◆ **TASK INSTRUCTIONS**:
Go to the line below containing "staining of breast" and print exactly from there through the line containing "staining of benign", both included. Print nothing else.

═════ RECORDS FOR THE EXERCISE

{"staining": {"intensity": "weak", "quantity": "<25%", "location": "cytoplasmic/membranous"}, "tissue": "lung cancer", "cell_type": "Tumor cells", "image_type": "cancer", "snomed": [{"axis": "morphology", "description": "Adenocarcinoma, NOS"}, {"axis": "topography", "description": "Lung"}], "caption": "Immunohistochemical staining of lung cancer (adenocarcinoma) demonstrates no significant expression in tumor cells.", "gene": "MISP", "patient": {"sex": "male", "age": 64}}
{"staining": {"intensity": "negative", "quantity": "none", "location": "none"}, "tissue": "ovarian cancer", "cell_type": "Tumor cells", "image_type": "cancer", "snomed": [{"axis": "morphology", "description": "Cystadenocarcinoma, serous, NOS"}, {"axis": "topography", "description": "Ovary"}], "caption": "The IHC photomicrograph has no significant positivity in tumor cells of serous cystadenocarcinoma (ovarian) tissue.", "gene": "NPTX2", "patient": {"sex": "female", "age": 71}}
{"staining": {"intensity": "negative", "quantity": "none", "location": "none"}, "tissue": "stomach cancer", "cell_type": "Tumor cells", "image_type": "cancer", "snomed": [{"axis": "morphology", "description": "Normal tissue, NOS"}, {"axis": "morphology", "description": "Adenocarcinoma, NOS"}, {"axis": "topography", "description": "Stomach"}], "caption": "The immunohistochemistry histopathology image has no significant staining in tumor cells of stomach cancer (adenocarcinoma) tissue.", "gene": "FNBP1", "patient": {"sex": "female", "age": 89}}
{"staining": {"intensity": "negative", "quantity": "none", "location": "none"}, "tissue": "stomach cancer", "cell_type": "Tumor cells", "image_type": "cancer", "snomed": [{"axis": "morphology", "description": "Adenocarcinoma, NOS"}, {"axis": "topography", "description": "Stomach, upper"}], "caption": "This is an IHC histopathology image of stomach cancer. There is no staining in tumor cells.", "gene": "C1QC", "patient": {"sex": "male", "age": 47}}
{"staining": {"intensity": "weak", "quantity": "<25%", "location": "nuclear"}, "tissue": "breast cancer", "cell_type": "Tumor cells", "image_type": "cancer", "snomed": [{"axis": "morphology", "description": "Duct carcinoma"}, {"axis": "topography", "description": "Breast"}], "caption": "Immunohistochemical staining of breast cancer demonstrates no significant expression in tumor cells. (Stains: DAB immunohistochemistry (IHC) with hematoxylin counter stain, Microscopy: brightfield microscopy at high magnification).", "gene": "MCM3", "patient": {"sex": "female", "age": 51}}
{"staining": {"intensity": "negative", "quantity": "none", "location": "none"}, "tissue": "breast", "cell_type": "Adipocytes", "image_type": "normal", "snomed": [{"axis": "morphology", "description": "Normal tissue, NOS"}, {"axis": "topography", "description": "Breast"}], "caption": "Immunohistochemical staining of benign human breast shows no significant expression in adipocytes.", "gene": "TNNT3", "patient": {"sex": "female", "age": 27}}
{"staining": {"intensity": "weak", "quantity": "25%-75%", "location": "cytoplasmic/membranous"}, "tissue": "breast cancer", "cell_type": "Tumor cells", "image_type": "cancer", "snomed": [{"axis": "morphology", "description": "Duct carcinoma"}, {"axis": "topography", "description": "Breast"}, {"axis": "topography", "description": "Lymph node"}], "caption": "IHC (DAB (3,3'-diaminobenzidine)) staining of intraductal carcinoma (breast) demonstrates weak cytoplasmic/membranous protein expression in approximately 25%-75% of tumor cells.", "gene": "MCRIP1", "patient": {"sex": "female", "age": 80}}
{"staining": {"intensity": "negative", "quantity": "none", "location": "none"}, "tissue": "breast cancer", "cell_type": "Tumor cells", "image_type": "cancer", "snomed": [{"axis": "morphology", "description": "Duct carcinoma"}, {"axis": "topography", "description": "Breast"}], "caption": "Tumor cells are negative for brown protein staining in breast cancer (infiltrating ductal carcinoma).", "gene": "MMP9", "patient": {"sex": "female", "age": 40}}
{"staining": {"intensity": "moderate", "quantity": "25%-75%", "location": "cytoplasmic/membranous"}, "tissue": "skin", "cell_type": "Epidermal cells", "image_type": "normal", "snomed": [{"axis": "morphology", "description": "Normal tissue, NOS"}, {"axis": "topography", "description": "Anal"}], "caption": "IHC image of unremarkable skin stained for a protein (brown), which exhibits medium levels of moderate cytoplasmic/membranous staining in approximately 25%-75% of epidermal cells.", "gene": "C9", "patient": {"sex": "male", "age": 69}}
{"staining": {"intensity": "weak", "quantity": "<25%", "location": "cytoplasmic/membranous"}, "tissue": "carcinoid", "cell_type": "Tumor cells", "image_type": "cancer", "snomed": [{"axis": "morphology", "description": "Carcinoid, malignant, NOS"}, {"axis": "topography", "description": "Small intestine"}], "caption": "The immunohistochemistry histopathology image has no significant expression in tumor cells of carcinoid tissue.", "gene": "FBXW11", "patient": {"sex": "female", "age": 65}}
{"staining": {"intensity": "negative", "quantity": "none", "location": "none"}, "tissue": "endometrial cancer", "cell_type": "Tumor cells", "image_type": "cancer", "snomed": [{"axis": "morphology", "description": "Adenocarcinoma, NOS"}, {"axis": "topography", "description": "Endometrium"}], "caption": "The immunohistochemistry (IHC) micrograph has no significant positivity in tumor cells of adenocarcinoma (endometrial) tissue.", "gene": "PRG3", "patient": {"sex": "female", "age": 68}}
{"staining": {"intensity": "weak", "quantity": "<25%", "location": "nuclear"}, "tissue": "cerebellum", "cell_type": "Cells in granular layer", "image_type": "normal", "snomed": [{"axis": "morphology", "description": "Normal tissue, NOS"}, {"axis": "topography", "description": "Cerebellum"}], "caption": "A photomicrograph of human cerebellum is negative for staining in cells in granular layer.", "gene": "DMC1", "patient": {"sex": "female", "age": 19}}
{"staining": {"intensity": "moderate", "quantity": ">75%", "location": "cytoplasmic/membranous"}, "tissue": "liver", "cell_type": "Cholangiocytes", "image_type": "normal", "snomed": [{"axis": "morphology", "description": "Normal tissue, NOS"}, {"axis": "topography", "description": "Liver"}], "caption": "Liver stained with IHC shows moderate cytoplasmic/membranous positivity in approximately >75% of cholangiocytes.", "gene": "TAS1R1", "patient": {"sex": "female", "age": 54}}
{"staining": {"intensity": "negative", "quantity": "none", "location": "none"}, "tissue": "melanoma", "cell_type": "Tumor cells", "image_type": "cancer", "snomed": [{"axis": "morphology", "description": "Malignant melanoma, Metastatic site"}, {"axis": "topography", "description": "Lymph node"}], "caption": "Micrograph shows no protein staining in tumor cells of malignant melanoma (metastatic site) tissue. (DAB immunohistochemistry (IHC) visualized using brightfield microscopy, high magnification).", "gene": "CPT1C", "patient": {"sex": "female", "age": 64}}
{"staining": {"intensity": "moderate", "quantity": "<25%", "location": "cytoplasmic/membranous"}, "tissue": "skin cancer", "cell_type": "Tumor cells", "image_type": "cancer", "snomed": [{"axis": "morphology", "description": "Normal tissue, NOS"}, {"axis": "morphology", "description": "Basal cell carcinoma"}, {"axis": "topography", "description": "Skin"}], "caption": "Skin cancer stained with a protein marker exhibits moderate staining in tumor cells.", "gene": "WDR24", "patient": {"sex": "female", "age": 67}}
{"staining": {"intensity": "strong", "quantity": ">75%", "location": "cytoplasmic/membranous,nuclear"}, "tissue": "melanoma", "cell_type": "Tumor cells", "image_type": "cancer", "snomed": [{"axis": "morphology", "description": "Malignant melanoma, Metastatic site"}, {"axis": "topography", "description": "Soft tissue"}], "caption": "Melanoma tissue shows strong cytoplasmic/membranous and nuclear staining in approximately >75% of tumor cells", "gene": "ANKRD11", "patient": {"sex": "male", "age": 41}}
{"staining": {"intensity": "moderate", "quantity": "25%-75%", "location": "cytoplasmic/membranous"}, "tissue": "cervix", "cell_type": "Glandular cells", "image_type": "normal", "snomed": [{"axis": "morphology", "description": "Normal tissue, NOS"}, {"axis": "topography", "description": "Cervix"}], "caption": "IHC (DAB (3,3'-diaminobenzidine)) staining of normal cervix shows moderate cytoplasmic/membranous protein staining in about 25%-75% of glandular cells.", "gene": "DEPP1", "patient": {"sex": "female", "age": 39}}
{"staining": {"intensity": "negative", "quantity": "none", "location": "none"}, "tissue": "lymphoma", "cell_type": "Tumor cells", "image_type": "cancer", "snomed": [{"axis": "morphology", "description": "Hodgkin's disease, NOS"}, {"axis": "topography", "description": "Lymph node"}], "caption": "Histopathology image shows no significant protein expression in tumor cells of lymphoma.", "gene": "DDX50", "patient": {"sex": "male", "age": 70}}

══════════

◆ **OUTPUT FOR THIS TASK**:
{"staining": {"intensity": "weak", "quantity": "<25%", "location": "nuclear"}, "tissue": "breast cancer", "cell_type": "Tumor cells", "image_type": "cancer", "snomed": [{"axis": "morphology", "description": "Duct carcinoma"}, {"axis": "topography", "description": "Breast"}], "caption": "Immunohistochemical staining of breast cancer demonstrates no significant expression in tumor cells. (Stains: DAB immunohistochemistry (IHC) with hematoxylin counter stain, Microscopy: brightfield microscopy at high magnification).", "gene": "MCM3", "patient": {"sex": "female", "age": 51}}
{"staining": {"intensity": "negative", "quantity": "none", "location": "none"}, "tissue": "breast", "cell_type": "Adipocytes", "image_type": "normal", "snomed": [{"axis": "morphology", "description": "Normal tissue, NOS"}, {"axis": "topography", "description": "Breast"}], "caption": "Immunohistochemical staining of benign human breast shows no significant expression in adipocytes.", "gene": "TNNT3", "patient": {"sex": "female", "age": 27}}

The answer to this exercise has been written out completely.